- [What to do]: Copy every line of the material below word for word, but leave out the pictures.

- [Extracted data]:
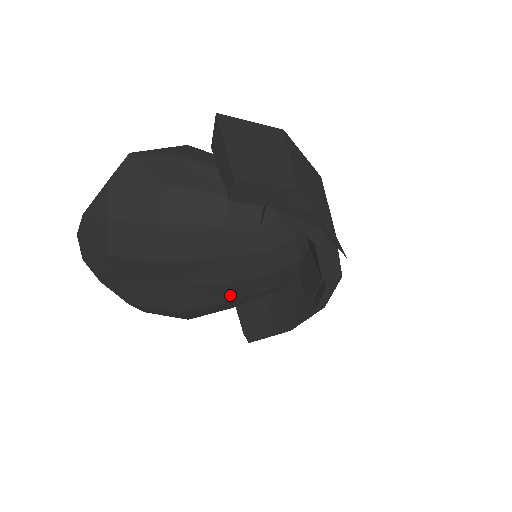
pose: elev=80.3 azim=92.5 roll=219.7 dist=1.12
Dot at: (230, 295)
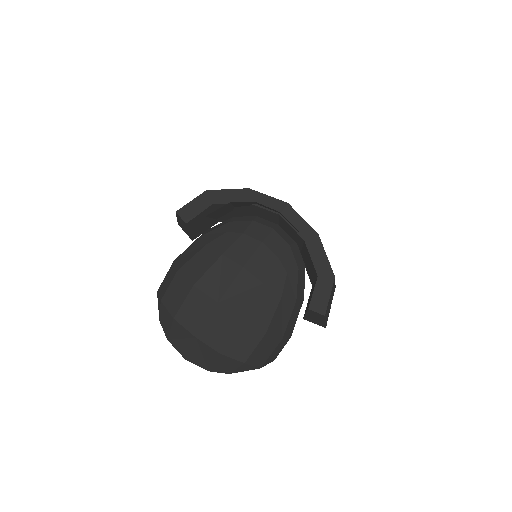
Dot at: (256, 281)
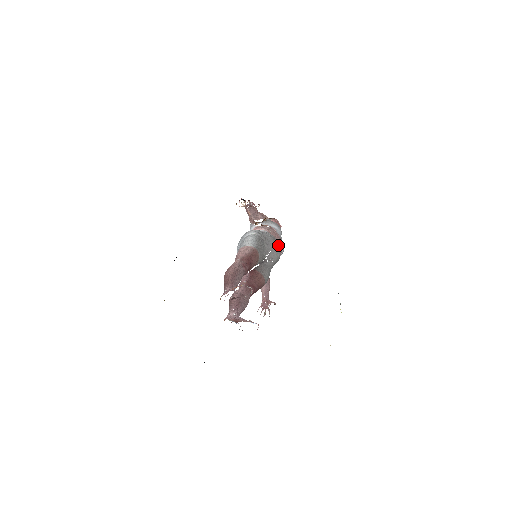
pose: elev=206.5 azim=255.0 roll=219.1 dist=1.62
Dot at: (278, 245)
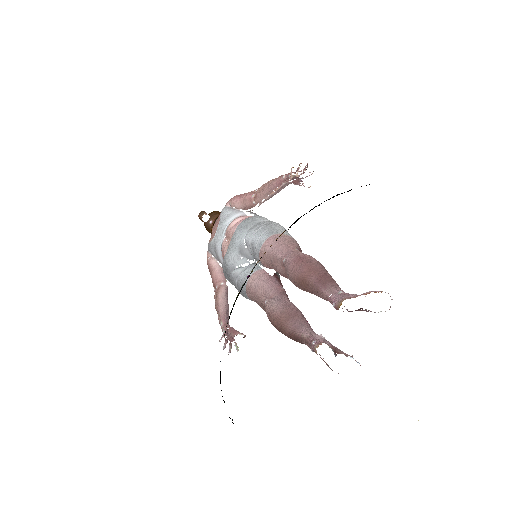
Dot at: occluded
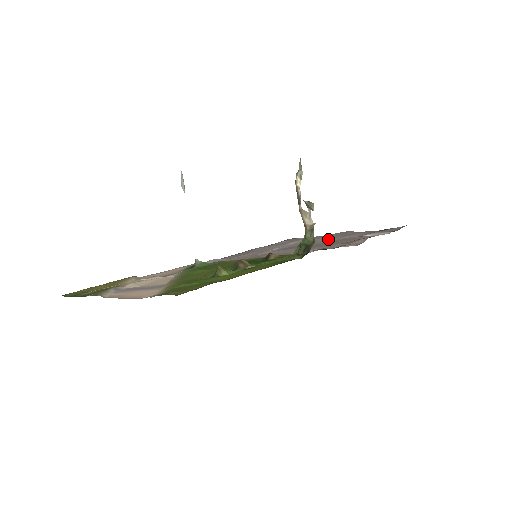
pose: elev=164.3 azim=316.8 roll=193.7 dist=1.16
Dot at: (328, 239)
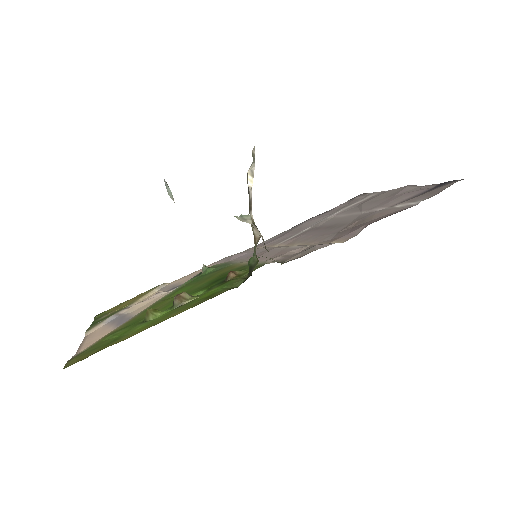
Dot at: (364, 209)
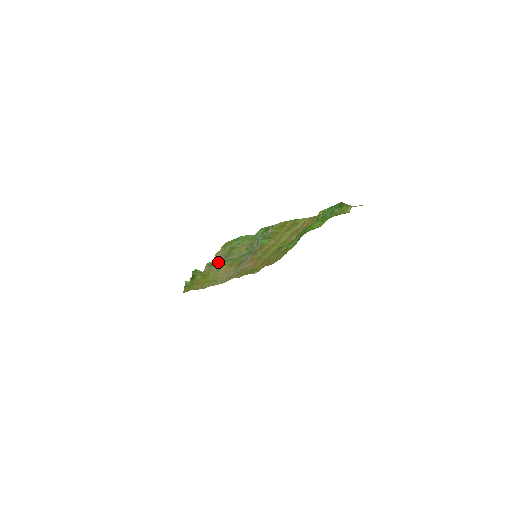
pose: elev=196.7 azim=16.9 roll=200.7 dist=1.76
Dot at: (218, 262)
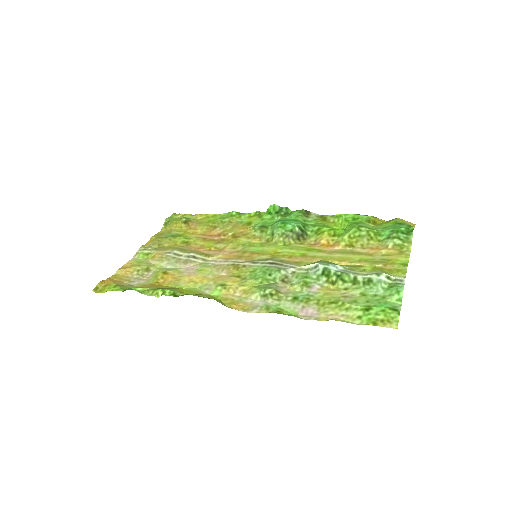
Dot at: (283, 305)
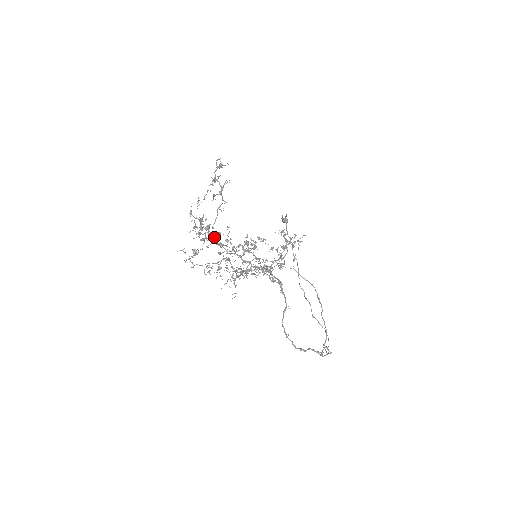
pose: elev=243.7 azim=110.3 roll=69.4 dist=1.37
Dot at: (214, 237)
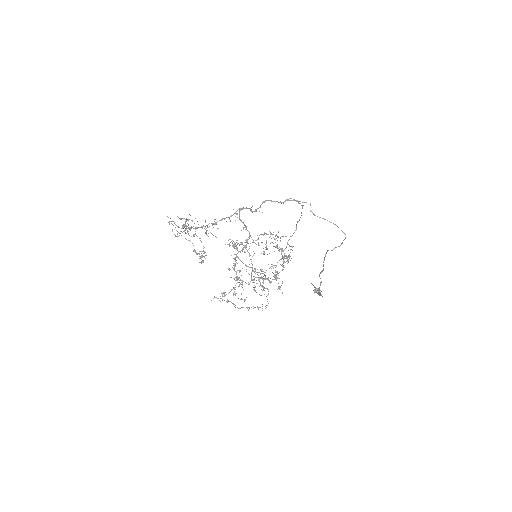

- [Written response]:
pose: elev=80.3 azim=92.5 roll=219.7 dist=1.12
Dot at: (230, 295)
Dot at: (256, 281)
pose: elev=206.5 azim=255.0 roll=219.1 dist=1.62
Dot at: (278, 245)
Dot at: occluded
pose: elev=164.3 azim=316.8 roll=193.7 dist=1.16
Dot at: (328, 239)
Dot at: (364, 209)
pose: elev=196.7 azim=16.9 roll=200.7 dist=1.76
Dot at: (218, 262)
Dot at: (283, 305)
pose: elev=243.7 azim=110.3 roll=69.4 dist=1.37
Dot at: (214, 237)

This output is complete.